§ **Task requirements**
Every line of the material below that contains the string "changes" must appear in the answer.

§ **Task data**
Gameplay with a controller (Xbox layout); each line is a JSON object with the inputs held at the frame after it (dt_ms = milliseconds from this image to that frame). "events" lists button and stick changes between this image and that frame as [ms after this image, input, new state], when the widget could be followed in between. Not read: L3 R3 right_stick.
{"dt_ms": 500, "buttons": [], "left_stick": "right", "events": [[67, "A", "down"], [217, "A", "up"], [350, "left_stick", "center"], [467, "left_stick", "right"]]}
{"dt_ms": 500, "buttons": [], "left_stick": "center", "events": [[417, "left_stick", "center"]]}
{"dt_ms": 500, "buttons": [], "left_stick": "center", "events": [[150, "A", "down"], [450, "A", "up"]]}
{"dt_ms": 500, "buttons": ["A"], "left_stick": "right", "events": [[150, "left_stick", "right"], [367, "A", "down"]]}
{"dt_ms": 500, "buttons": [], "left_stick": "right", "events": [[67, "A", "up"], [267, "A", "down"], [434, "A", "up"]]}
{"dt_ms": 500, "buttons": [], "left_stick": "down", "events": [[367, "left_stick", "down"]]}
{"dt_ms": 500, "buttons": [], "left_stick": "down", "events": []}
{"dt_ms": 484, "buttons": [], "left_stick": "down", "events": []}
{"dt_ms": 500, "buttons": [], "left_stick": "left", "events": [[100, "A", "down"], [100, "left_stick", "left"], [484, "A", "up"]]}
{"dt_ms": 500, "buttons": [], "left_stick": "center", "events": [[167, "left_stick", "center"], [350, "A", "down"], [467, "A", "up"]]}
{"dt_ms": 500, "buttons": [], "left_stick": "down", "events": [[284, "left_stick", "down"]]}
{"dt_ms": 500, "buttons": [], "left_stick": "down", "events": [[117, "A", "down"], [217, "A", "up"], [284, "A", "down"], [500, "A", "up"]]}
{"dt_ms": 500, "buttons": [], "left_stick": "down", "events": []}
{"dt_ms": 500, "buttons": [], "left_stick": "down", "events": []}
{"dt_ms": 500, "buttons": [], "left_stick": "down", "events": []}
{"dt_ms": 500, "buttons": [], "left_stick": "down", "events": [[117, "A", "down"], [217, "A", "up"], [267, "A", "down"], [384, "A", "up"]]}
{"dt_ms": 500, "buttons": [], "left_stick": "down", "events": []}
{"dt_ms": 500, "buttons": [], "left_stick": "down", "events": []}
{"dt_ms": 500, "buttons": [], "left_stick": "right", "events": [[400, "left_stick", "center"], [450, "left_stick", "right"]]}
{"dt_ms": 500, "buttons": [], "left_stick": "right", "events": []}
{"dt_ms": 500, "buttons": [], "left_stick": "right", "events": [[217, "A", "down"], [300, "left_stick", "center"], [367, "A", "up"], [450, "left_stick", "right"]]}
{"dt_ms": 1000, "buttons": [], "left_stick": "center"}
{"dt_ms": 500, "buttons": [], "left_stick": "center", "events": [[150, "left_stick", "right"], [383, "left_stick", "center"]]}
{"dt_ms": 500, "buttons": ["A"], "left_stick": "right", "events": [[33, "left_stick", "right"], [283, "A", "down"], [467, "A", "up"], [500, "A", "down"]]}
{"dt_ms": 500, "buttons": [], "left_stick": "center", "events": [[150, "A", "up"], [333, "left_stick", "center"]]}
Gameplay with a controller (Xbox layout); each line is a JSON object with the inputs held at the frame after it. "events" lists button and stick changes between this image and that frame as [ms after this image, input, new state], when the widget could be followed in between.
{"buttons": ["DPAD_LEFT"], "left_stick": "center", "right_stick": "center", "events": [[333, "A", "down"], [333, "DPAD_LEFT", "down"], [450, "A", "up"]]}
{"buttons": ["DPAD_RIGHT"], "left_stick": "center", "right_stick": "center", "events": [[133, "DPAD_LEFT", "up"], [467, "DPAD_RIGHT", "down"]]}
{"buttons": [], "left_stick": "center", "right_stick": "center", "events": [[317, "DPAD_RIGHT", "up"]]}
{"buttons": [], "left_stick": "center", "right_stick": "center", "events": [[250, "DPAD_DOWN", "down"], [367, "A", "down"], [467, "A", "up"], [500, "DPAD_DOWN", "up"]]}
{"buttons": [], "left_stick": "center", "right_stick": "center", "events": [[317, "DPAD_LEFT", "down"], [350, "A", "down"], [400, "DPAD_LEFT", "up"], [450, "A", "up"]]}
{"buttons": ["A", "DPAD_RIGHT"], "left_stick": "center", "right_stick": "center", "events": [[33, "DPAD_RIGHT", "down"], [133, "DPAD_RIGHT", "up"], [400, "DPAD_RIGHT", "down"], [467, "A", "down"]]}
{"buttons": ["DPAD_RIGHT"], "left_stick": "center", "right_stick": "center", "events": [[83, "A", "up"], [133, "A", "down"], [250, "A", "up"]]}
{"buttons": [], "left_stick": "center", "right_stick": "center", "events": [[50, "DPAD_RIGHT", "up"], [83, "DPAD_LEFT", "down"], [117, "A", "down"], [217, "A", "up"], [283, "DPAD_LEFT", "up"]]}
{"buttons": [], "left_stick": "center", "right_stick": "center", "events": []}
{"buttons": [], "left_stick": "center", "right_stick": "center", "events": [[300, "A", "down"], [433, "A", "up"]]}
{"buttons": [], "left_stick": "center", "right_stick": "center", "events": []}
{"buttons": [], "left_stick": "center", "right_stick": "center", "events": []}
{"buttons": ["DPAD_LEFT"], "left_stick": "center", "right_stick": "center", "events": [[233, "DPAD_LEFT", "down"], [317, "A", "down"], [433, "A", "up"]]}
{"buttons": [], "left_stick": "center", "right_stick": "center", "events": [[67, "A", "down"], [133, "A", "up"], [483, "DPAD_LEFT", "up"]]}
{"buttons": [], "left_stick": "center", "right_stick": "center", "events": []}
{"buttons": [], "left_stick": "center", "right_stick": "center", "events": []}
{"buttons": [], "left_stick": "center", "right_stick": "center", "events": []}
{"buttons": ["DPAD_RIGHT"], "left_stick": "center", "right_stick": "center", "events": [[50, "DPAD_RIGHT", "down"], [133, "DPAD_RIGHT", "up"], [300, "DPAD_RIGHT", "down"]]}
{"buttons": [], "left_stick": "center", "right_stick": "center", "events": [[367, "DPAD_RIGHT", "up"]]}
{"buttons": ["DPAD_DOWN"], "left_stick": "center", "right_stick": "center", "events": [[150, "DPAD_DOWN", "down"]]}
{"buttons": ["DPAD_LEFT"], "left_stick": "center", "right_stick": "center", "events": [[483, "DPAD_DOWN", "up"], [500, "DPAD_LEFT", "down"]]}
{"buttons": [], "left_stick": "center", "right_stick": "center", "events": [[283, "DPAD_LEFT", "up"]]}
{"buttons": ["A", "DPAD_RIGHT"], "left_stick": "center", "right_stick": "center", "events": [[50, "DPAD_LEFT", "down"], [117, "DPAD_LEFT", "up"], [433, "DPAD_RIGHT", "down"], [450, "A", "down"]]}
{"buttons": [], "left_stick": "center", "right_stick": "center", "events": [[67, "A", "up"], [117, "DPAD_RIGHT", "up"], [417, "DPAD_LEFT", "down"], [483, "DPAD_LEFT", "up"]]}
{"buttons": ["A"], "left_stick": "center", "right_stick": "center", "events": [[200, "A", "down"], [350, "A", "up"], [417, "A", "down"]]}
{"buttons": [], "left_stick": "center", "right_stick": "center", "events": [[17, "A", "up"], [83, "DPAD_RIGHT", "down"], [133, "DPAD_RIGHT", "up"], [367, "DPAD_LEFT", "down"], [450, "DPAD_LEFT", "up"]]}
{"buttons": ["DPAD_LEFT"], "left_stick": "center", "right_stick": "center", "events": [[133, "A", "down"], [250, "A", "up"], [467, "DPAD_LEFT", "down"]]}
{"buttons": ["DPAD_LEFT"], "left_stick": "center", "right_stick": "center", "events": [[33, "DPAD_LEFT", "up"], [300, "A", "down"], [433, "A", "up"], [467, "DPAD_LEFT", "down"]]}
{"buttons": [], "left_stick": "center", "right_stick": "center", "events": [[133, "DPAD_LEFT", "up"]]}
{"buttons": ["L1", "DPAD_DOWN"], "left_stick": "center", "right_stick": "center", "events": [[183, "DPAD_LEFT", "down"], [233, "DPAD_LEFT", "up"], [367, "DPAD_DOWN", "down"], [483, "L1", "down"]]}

§ **Output of the task**
Gameplay with a controller (Xbox layout); each line is a JSON object with the inputs held at the frame after it (dt_ms = milliseconds from this image to that frame). "events" lists button and stick changes between this image and that frame as [ms after this image, input, new state], when the widget could be followed in between. Not read: L3 R3 right_stick.
Gameplay with a controller (Xbox layout); each line is a JSON object with the inputs held at the frame after it. "events" lists button and stick changes between this image and that frame as [ms after this image, input, new state], when the widget could be followed in between.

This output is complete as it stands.